La grève est un outil utilisé par l’employé pour revendiquer ses droits. S’il s’agit de ses droits alors la grève a toute sa raison d’être car jouir de ses droits est le vœux légitime de tout être humain.
Seulement devons-nous grèver pour des fins politiques ? Ya-t-il intérêt aux grévistes de grève en rangs dispensés dans la même corporation pour être réellement satisfaits ? Dans le milieu scolaire, nous distinguons plusieurs catégories d’enseignements exerçant curieusement les mêmes fonctions mais dans de différentes conditions. Certains ne seront-ils pas être tentés d’envier d’autres ? A qui la faute ? Le pouvoir politique qui devrait être l’arbitre social est malheureusement essoufflé aujourd’hui. La conséquence directe de cet essoufflement est que le désordre bien organisé se crée sans qu’il n’y ait personne pour y remédier. Pourquoi existe-t-il des enseignants communautaires, des contractuels locaux, des contractuels d’Etat, des contractuels locaux en voie de renversement, des vacataires permanents, des vacataires simples, des titulaires et que nous savons nous encore ? Les thèmes existent en bonne quantité industrielle pour saper la morale dans la corporation. Comment rallier des intérêts divergents pour mener des luttes ardues pour amener le pouvoir politique à prendre ses responsabilités ? La réponse à cette question étant inexistante, des syndicats divers sont crées pour donner de l’eau au moulin aux manœuvres machiavéliques de l’Etat. Ne dit-on pas souvent que l’union fait la force ? Cette pluralité de syndicats avec des intérêts divergents ne fait qui encourager l’Etat à ne pas démordre. Car une grève dans la même corporation peut créer la cessation de toute activité chez certaines catégories d’enseignants et d’autres nullement. Là, les apprenants sont lésés et la formation va au rabais. Quel tort ces enfants ont-ils commis ?
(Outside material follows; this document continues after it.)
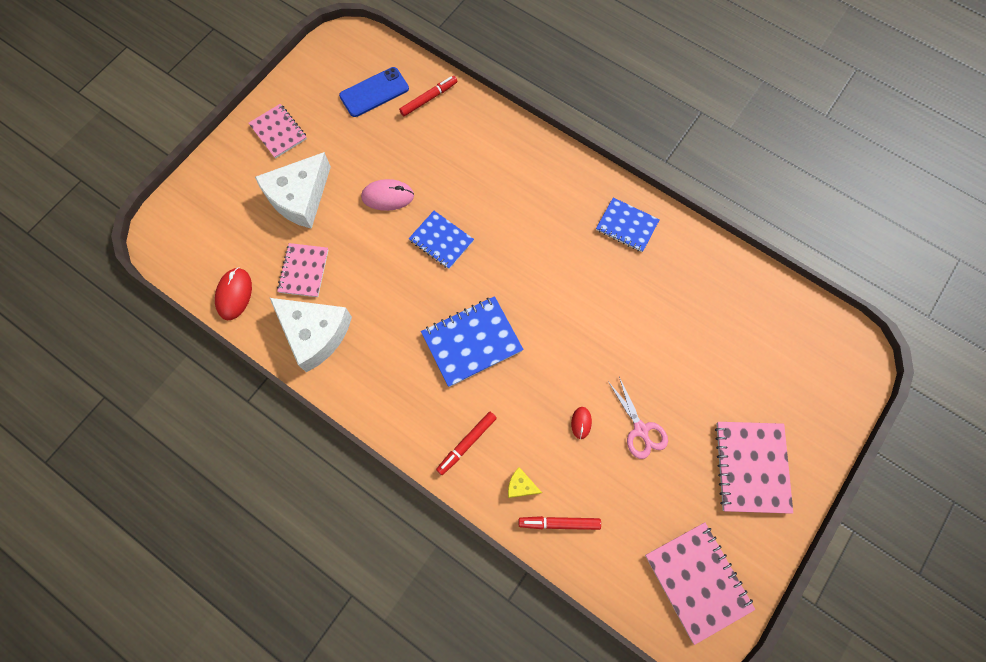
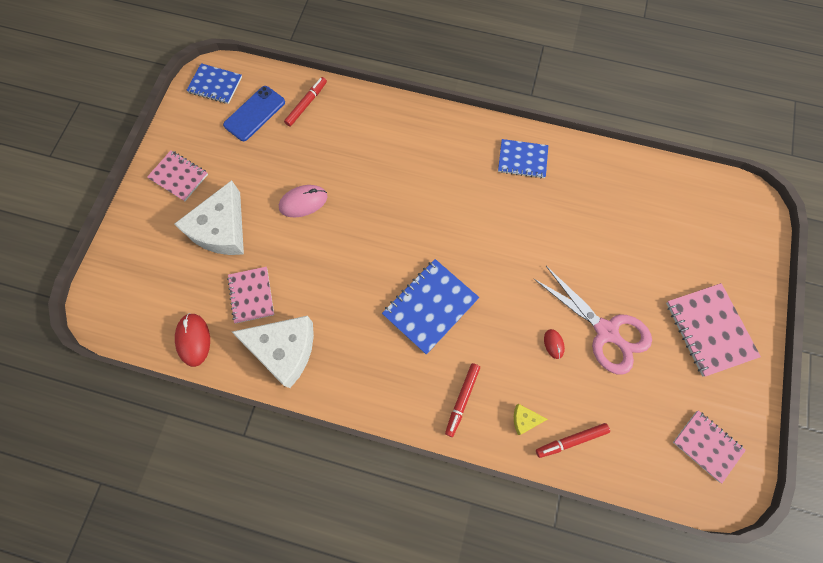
camera: 20 degrees left, 0 degrees up
blue notebook [409,211,474,269] -> blue notebook moved to [186,63,242,104]
pink scissors [608,377,668,459] -> pink scissors [534,266,652,375], size x1.64
pink notebook [645,522,755,645] -> pink notebook [673,410,746,483], size x0.66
Des enfants du même toit peuvent si certains sont chanceux bénéficier des cours selon leurs catégories d’enseignants et d’autres malchanceux non. Des fous même, ils sont des candidats aux divers examens. Ou alors, il y a grève et priorité est donnée aux classes d’examens. L’enfant dont la formation est bâclée dans les classes intermédiaires aura-t-il un bâton magique pour réussir en classe d’examen ? Ou alors les classes d’examen développent t-elles une autre capacité d’assimilation abracadabrante chez les apprenants ? Pourquoi tant de discrimination avec des conséquences fâcheuses qui ne font réveiller personne de son sommeil dogmatique ? Choses compatriotes, où allons-nous ? La réponse est difficile mais essayons sinon l’histoire nous demandera des comptes.
Il vaut mieux risquer pour prendre des décisions courageuses pour amener l’Etat ou les acteurs de l’éducation à prendre leurs responsabilités. Evitons les grèves perlées répétitives qui ont déjà déréglé la psychologie des apprenants qui ne souhaitent que grèver pour aller à de véritables grèves. Car une bonne et consensuelle grève à l’instar de celle des cheminots dans « Les bouts de bois de Dieu » peut révolutionner des choses qui ont besoin d’être révolutionnées dans l’intérêt supérieur de la nation. Evitons les grèves partisanes, les grèves d’intérêts égoïstes et l’individualisme à outrance pour tenir un langage de vérité. Ce qui est regrettable, le peuple qui devrait être le témoin oculaire et auditif de tout est sous informé et même mal informé. Alors un travail sérieux s’impose à la base pour qu’ensemble parent d’élèves et enseignants de tous ordres s’unissent afin de réclamer des droits légitimes dans l’intérêt supérieur de plusieurs générations d’enfants qu’on est entrain de sacrifier.